Moghen paris – and all come along
It´s the way it is: a billowing structure, a big confusion, un gran casino. Pork ears sticky with blood combined with a plastic sieve become a hat; a desolate heating plate becomes best friend to the man on a leash. The simultaneous presence of the past and the future: people, plants, objects, animals – even dead things – resemble vital actors in an ensemble that almost accidentally and spontaneously comes together. A kind of mythology evolves, adhering to absolutely no order. Like a child´s dream come true, without sense in the best sense of the word.
Katharina Copony´s Moghen paris – and all come along is the filmic translation of this structure, a carnival procession in a Sardinian mountain village, a spectacle most unique by virtue of its unruliness. In this respect, no narrative meaning is provided, but instead filmic sense is made: Moghen paris – and all come along is the ecstasy resulting from the meeting of carnival with cinema.
At the same time the text by Andreas L. Hofbauer somehow whirrs through the film and is ungraspable. "Blacken, take off armor, raise visors, dress in new winged body jewelry." Everything evades control, also the words. Black-faced visages, bell tones, roaring motors, everything is in a state of permanent transformation. Only the ancient cork trees in the forest seem to be still. But even here one can sense thousands and thousands of tiny insects – an anarchic ensemble in miniature.
Translation: Eve Heller
MOGHEN PARIS - director's statement
While doing research for a short film during the last few years, I attended a number of carnival rituals in Sardinia. Most impressive for me were the Ash Wednesday celebrations in Ovodda. Located on the fringe of public awareness, this is not a tourist event or spectacle but a local festival in which each and everyone takes part. This grants all the participants – who are even regarded as including animals and everyday objects – a universal experience and an openness to multifaceted readings. It goes without saying that an egalitarian freedom like this is also redolent with politics and collectivism. While the faces of people and animals alike are blackened with a mixture of ashes and oil, the objects are subjected to new, syncretic uses. A temporary interregnum of exaltation and transition holds sway, in which givens transmute and familiar things may reveal themselves as unknown and unexpected.

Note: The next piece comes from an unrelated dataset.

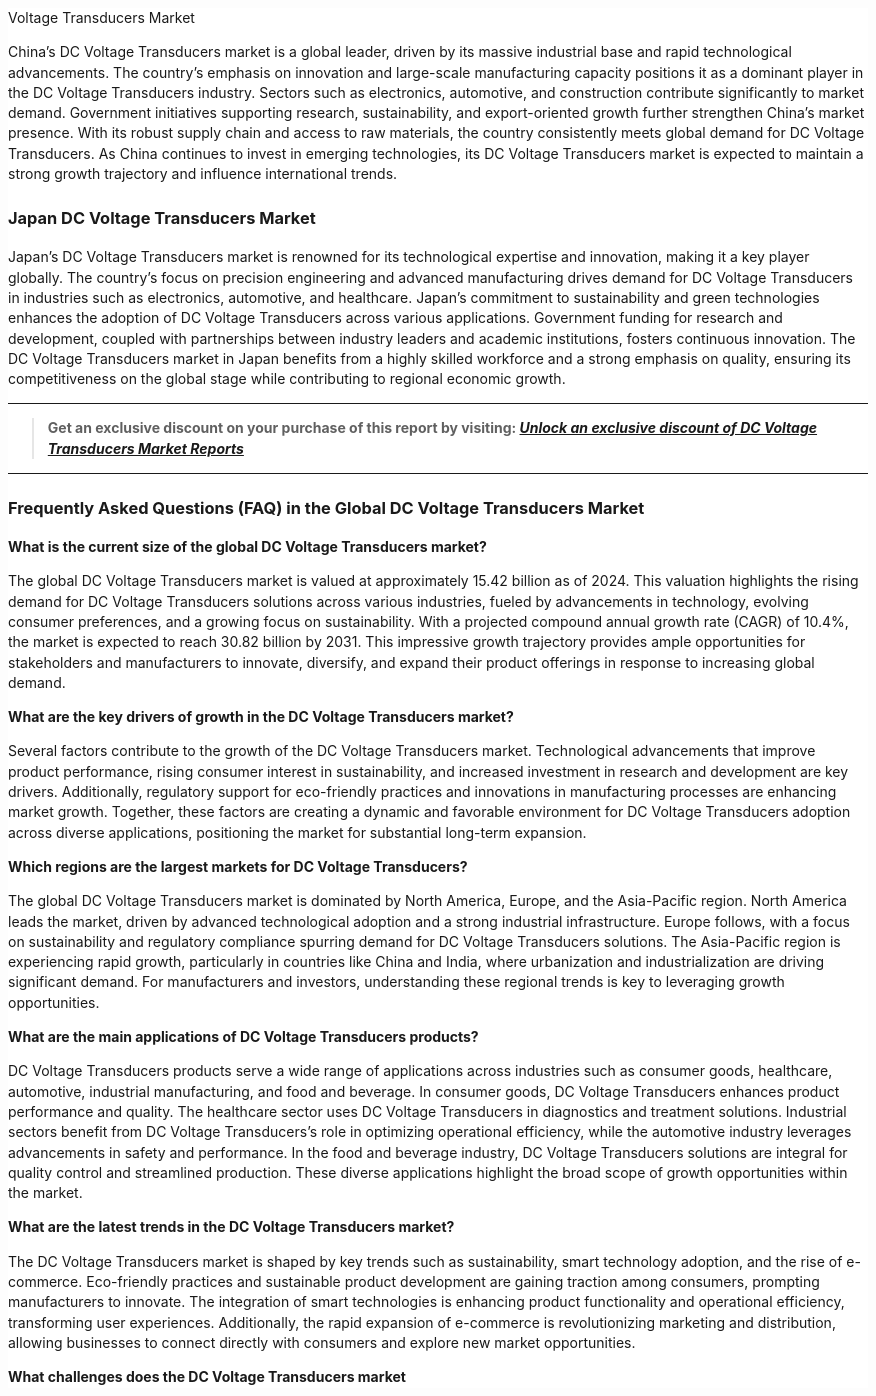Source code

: Voltage Transducers Market</h3><p>China&rsquo;s DC Voltage Transducers market is a global leader, driven by its massive industrial base and rapid technological advancements. The country&rsquo;s emphasis on innovation and large-scale manufacturing capacity positions it as a dominant player in the DC Voltage Transducers industry. Sectors such as electronics, automotive, and construction contribute significantly to market demand. Government initiatives supporting research, sustainability, and export-oriented growth further strengthen China&rsquo;s market presence. With its robust supply chain and access to raw materials, the country consistently meets global demand for DC Voltage Transducers. As China continues to invest in emerging technologies, its DC Voltage Transducers market is expected to maintain a strong growth trajectory and influence international trends.</p><h3>Japan DC Voltage Transducers Market</h3><p>Japan&rsquo;s DC Voltage Transducers market is renowned for its technological expertise and innovation, making it a key player globally. The country&rsquo;s focus on precision engineering and advanced manufacturing drives demand for DC Voltage Transducers in industries such as electronics, automotive, and healthcare. Japan&rsquo;s commitment to sustainability and green technologies enhances the adoption of DC Voltage Transducers across various applications. Government funding for research and development, coupled with partnerships between industry leaders and academic institutions, fosters continuous innovation. The DC Voltage Transducers market in Japan benefits from a highly skilled workforce and a strong emphasis on quality, ensuring its competitiveness on the global stage while contributing to regional economic growth.</p><hr /><blockquote><p><strong>Get an exclusive discount on your purchase of this report by visiting: <em><a href="://marketresearchpulse.com/ask-for-discount/123443?utm_source=Github&amp;utm_medium=0117">Unlock an exclusive discount of DC Voltage Transducers Market Reports</a></em>&nbsp;</strong></p></blockquote><hr /><h3>Frequently Asked Questions (FAQ) in the Global DC Voltage Transducers Market</h3><p><strong>What is the current size of the global DC Voltage Transducers market?</strong></p><p>The global DC Voltage Transducers market is valued at approximately 15.42 billion as of 2024. This valuation highlights the rising demand for DC Voltage Transducers solutions across various industries, fueled by advancements in technology, evolving consumer preferences, and a growing focus on sustainability. With a projected compound annual growth rate (CAGR) of 10.4%, the market is expected to reach 30.82 billion by 2031. This impressive growth trajectory provides ample opportunities for stakeholders and manufacturers to innovate, diversify, and expand their product offerings in response to increasing global demand.</p><p><strong>What are the key drivers of growth in the DC Voltage Transducers market?</strong></p><p>Several factors contribute to the growth of the DC Voltage Transducers market. Technological advancements that improve product performance, rising consumer interest in sustainability, and increased investment in research and development are key drivers. Additionally, regulatory support for eco-friendly practices and innovations in manufacturing processes are enhancing market growth. Together, these factors are creating a dynamic and favorable environment for DC Voltage Transducers adoption across diverse applications, positioning the market for substantial long-term expansion.</p><p><strong>Which regions are the largest markets for DC Voltage Transducers?</strong></p><p>The global DC Voltage Transducers market is dominated by North America, Europe, and the Asia-Pacific region. North America leads the market, driven by advanced technological adoption and a strong industrial infrastructure. Europe follows, with a focus on sustainability and regulatory compliance spurring demand for DC Voltage Transducers solutions. The Asia-Pacific region is experiencing rapid growth, particularly in countries like China and India, where urbanization and industrialization are driving significant demand. For manufacturers and investors, understanding these regional trends is key to leveraging growth opportunities.</p><p><strong>What are the main applications of DC Voltage Transducers products?</strong></p><p>DC Voltage Transducers products serve a wide range of applications across industries such as consumer goods, healthcare, automotive, industrial manufacturing, and food and beverage. In consumer goods, DC Voltage Transducers enhances product performance and quality. The healthcare sector uses DC Voltage Transducers in diagnostics and treatment solutions. Industrial sectors benefit from DC Voltage Transducers&rsquo;s role in optimizing operational efficiency, while the automotive industry leverages advancements in safety and performance. In the food and beverage industry, DC Voltage Transducers solutions are integral for quality control and streamlined production. These diverse applications highlight the broad scope of growth opportunities within the market.</p><p><strong>What are the latest trends in the DC Voltage Transducers market?</strong></p><p>The DC Voltage Transducers market is shaped by key trends such as sustainability, smart technology adoption, and the rise of e-commerce. Eco-friendly practices and sustainable product development are gaining traction among consumers, prompting manufacturers to innovate. The integration of smart technologies is enhancing product functionality and operational efficiency, transforming user experiences. Additionally, the rapid expansion of e-commerce is revolutionizing marketing and distribution, allowing businesses to connect directly with consumers and explore new market opportunities.</p><p><strong>What challenges does the DC Voltage Transducers market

My main concern was to translate this experience into a cinematic form that would instantly grab the viewer, awaken memories, move them. Sound and image are also supposed to pass through them, as it were, leaving their traces – both bewildering and consoling.
The aim was thus not about casting an ethnographic, documentary eye on this procession, but to develop a choreography spanning the contrasting rhythms and moods in the material.
The text written by Andreas L. Hofbauer allows a further dimension to be experienced. It speaks from differing perspectives, is polyphonic as it buzzes gently through the film. The whisperings are in two tongues, both spoken and in asynchronously staggered subtitles that fade in and out and stand by themselves.
Moghen Paris – and all come along sets out with cinematic means into the autonomous world of this Ash Wednesday ritual, which unites the most ancient of things with those of our futures and utopias.